Africa has a significant shortage of management and specialised skills. It is estimated there will be a 75% increase in the use of expatriate staff over the next three years, and the strategic use of these resources will be a critical success factor to help establish and grow business across Africa.[hidepost=9][/hidepost]
“Foreign direct investment (FDI), and the projected increase in FDI into Africa, will mop up talent … The demand for talent in Africa is going to outstrip supply … As a result of the higher demand for talent, the price of talent is going to go up, and it is going to continue to go up … for as long as there is a skills shortage,” said Ray Harraway, Tax Human Capital Director at Ernst & Young Africa, at the recent E&Y Strategic Growth Forum in Cape Town.
During a session called ‘Addressing the human capital challenge: talent management & mobility’, human resources (HR) professionals from IBM, E&Y and Standard Bank shared some insights into how they manage their workforce across the continent.
A mixture of expatriate and local staff
All three companies use a combination of local and expatriate workers in Africa. All the participants also acknowledged the importance of tapping into the African diaspora for specialised skills.
IT giant IBM has expanded significantly across Africa over the past two years. In December 2010, the company had direct operations in six African countries; a year later it had grown its footprint to 24 countries. Guillermo Miranda, HR Director – Talent for IBM in Africa and the Middle East explained that in Africa, IBM sources its employees from three pools: local talent; African nationals working for IBM abroad; and Africans in the diaspora. He said that when a new position opens up, IBM would first determine the likelihood of finding a local person with the required skills and background. If there is no local talent available, it would go with one of the other two options.
Standard Bank also uses a combination of local talent and expatriate staff in the 17 African countries where it operates. “When people join organisations like ours, they understand … the possibility of a global role. Many of them join specifically for that reason. So we have lots of intra-Africa moves as well. Part of the value proposition for people is that they are able to work in an organisation where they are able to actually have the opportunity to grow and develop through these moves,” noted Shirley Zinn, Deputy Global Head of HR for Standard Bank Group.
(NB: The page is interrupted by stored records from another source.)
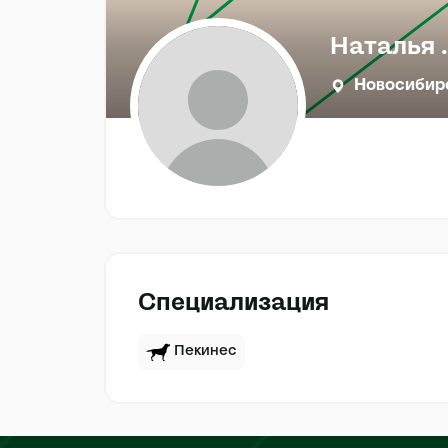
Наталья .
Новосибир
Специализация
Пекинес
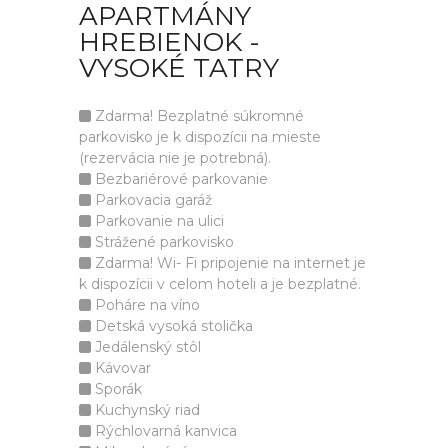
APARTMÁNY
HREBIENOK -
VYSOKÉ TATRY
Zdarma! Bezplatné súkromné
parkovisko je k dispozícii na mieste
(rezervácia nie je potrebná).
Bezbariérové parkovanie
Parkovacia garáž
Parkovanie na ulici
Strážené parkovisko
Zdarma! Wi- Fi pripojenie na internet je
k dispozícii v celom hoteli a je bezplatné.
Poháre na víno
Detská vysoká stolička
Jedálenský stôl
Kávovar
Sporák
Kuchynský riad
Rýchlovarná kanvica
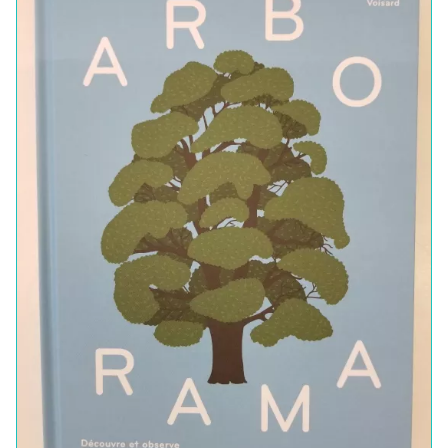
Centre culturel suisse. Paris
Le CCS est une antenne
Pause estivale - réouverture mardi 1er
de
Pro Helvetia
,
septembre
Fondation suisse pour la
culture.
ccs@ccsparis.com
32 rue des Francs-Bourgeois
75003 Paris
NEWSLETTER
Suivez-nous via:
FACEBOOK
INSTAGRAM
LINKEDIN
YOUTUBE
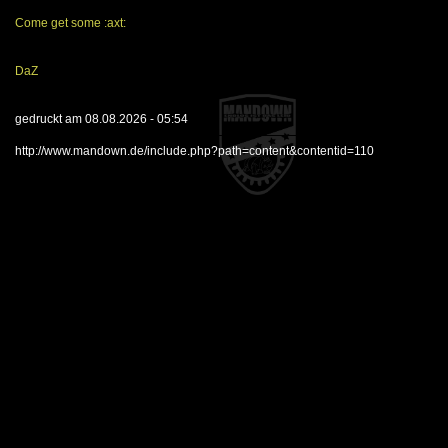
Come get some :axt:
DaZ
gedruckt am 08.08.2026 - 05:54
http://www.mandown.de/include.php?path=content&contentid=110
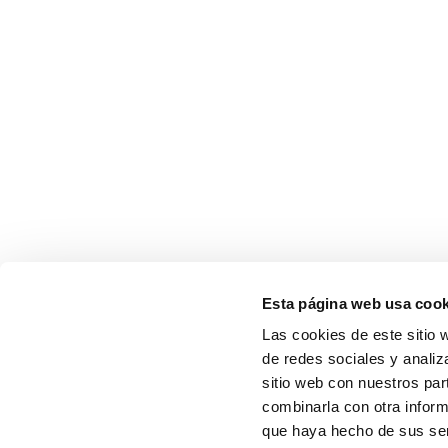
Esta página web usa cook
Las cookies de este sitio 
de redes sociales y analiz
sitio web con nuestros par
combinarla con otra inform
que haya hecho de sus serv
Seshni Samuel, People Leader at E&Y, said that when the firm decided to open an office in Cameroon, it couldn’t find any suitable local candidates. E&Y therefore brought in a Cameroonian working in its London office to head-up the business. It also hired a global headhunting firm to find a second person. “Both of those people … had the on-the-ground understanding to operate in Cameroon. They also knew exactly what they were expecting from an emerging market point-of-view. This is where people from the diaspora become very attractive … you bridge the gap, quite nicely and easily. They were able to very quickly find an acquisition, get us offices in a prime location, build up a business, and we predict within a year we should be number one in that market. You couldn’t have put a South African in, and expected the same outcome,” she explained.
Miranda said that even when IBM brings in foreign staff for a specific project in Africa, it will make sure that there is a skills transfer to local workers. “We have this heavy project in Angola to install software for an oil refinery. So for six months I need to have 25 software architects that know the most sophisticated control systems for refineries. We need to bring that [talent] from the outside … It is important to have a transfer of knowledge so when you finish the installation of this sophisticated software, the time that there is a glitch in the system, you don’t have to go to the UK, and fly somebody to Luanda to fix it … Consciously, when we do projects, we put together local resources with foreign resources.”
While IBM imports skills for projects on the continent, it also exports African skills to international projects. “We have a wonderful example with an African telecommunications company and mobile banking. Another company overseas is trying to do something similar. So we exported Kenyan IT specialists to help them have a mobile banking system. So it is both ways, we are not just bringing resources here, we are exporting resources.”
Samuel also emphasised the importance of growing local talent. “It is definitely two-fold. While you are bringing in talent, you have to grow talent in-house. You can’t be one-sided.”
Based on factors such as political stability and crime levels, as well as the quality of housing, health and education, some still view Africa as a “hardship destination”. But should expatriates working in Africa receive a hardship allowance?
E&Y’s Seshni Samuel said it is all relative to where “you are coming from, and where you are going to”. Samuel, a South African, noted that she personally lived as an expat in The Netherlands, a country not usually associated with hardship, and found life there very tough.
Miranda called for a rethink of the concept of hardship. “It is important to understand that the concept we have in mind of hardship is driven by the US mentality of security … You can have a different set of hardship understandings … The concept of hardship is something we need to re-evaluate.”